Il CEO di Apple Tim Cook parlando delle accuse di elusione fiscale all’indirizzo di Apple aveva parlato di una manovra politica, una truffa della burocrazia, un giochetto messo in piedi da personaggi che vivono di carte bollate, in poche parole è “total political crap”: in italiano “una merda tutta politica”.
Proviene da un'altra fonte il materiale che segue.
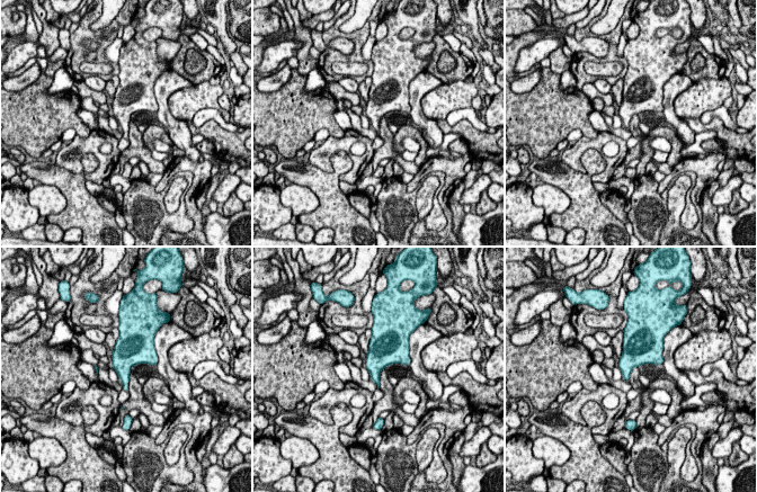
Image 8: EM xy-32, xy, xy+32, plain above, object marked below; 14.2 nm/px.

A sorpresa ad avvertire della pericolosità del pugno duro contro Apple anche Francia e Germania. La Merkel non è per nulla convinta che la stangata imposta dall’Antitrust europeo sia un segnale positivo e ha spiegato che “quella batosta, oltretutto retroattiva” rischia di trasformarsi in un deterrente per le multinazionali che vogliono investire nell’Ue, ma anche in una “opportunità straordinaria” per Paesi extra Ue che vogliano attirare le aziende spaventate dalla severità del verdetto del commissario antitrust Ue Margrethe Vestager.
Juncker fa probabilmente riferimento al Dipartimento del Tesoro USA che la settimana scorsa aveva reso noto un documento nel quale sosteneva che Bruxelles sta diventando una “autorità sovranazionale fiscale” che mette a rischio gli accordi globali in tema tributario. “Questo cambio di approccio sembra ampliare il ruolo della direzione generale per la competizione della Commissione” e va “oltre l’attuazione delle leggi sulla competizione e gli aiuti di stato”.